How do you feel about the last few years as part of the exploding Chicago craft beer scene?

It’s fantastic. Like I said, I would have never predicted it, I never would have imagined it. I thought I was just a beer geek trapped in an Old Style city. I kind of resigned to it. It took me by surprise and it took me a little while to realize it was going on. I was older at that time and wasn’t going to all the beer festivals like I was when I was young. Suddenly people were coming into Paddy’s talking about the beer, before I had to explain what it was. The first time I put Bourbon County on tap at Paddy Long’s, it was on tap for two fucking months. No one touched it or cared about it. Now it holds the record for the fastest keg ever poured at Paddy’s – 17 minutes. It has been a pleasant surprise. Like I said, I would still be doing this, even if beer wasn’t popular, I just would be making way less money.

The beer scene here is just so great. We had our first resurgence with Half Acre, Metropolitan, and Solemn Oath. Now I can’t keep up, which is a great thing. If I can’t keep up with all the breweries then that’s good. You hear people say there are too many breweries. Too many fucking breweries? What are you talking about! That’s like saying there are too many good things. I’ll keep drinking them and letting you know whether or not they are good.
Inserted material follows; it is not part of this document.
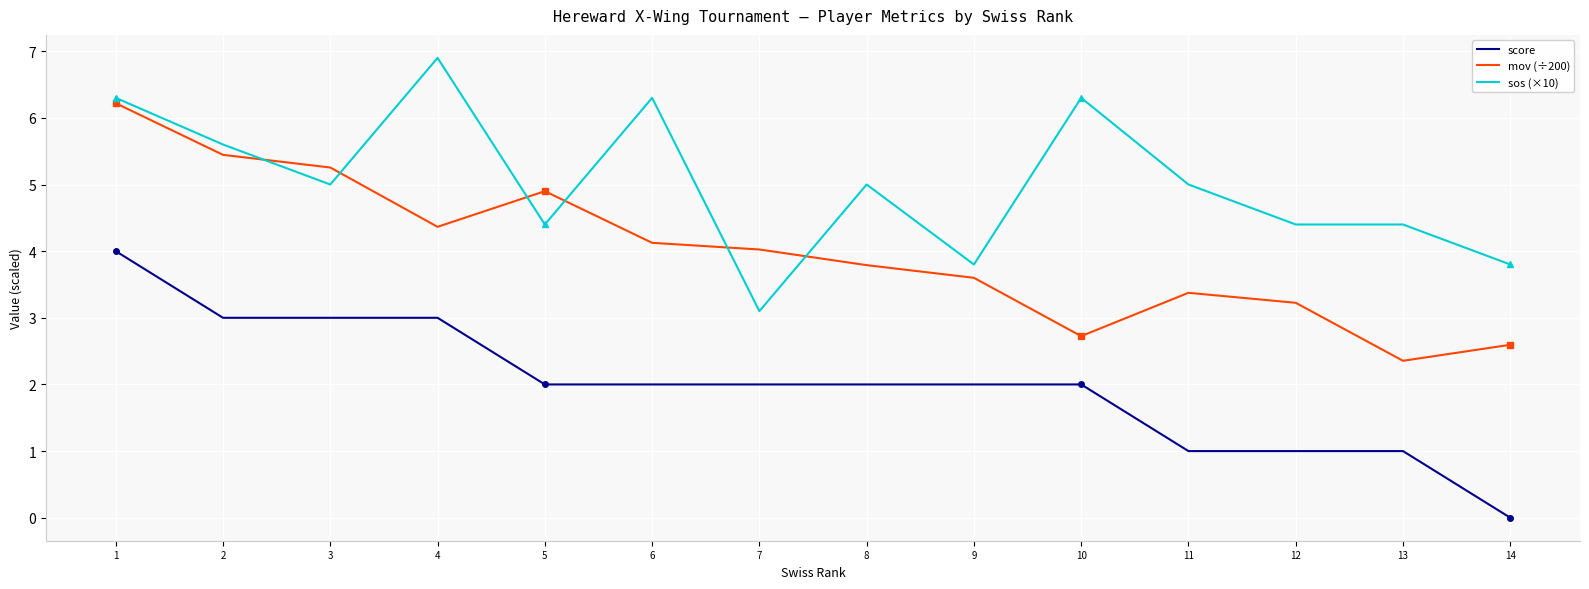

Is the value of score at 14 greater than the value of sos (×10) at 2?

No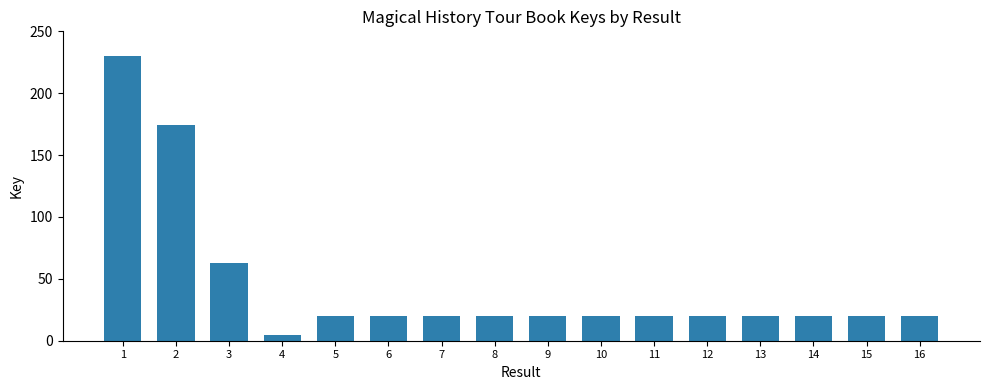

How many bars are there in total?

16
So what are you drinking when you’re not at work these days?

Well I have a kegerator at home, and right now I have Firestone Walker Union Jack in there. I drink a lot of Firestone, they are just so solid and dialed in. Alpha King, now that’s my everyday beer. That’s what I drink all the time, every day. I know exactly what four Alpha King’s will do to me. It is calibrated in my body. I would have Alpha King on at home if I could, but I can’t waste those kegs with my own kegerator.

Where do you see Pat Berger, Paddy Long’s and Kaiser Tiger in three to five years?

I will have to forget how hard it was to open Kaiser Tiger to ever want to open another place. It took me seven years to forget how hard Paddy Long’s was. I don’t see another place in my future right now, but talk to Chris. He has the ability to talk me into all kinds of crazy shit.

I did film a pilot for a television show. Where I am the host that goes around to different cities. It’s a travel show all about beer. We just wrapped that up a couple weeks ago, but as of now nobody has picked it up. So no congrats yet, it may never make it off of YouTube.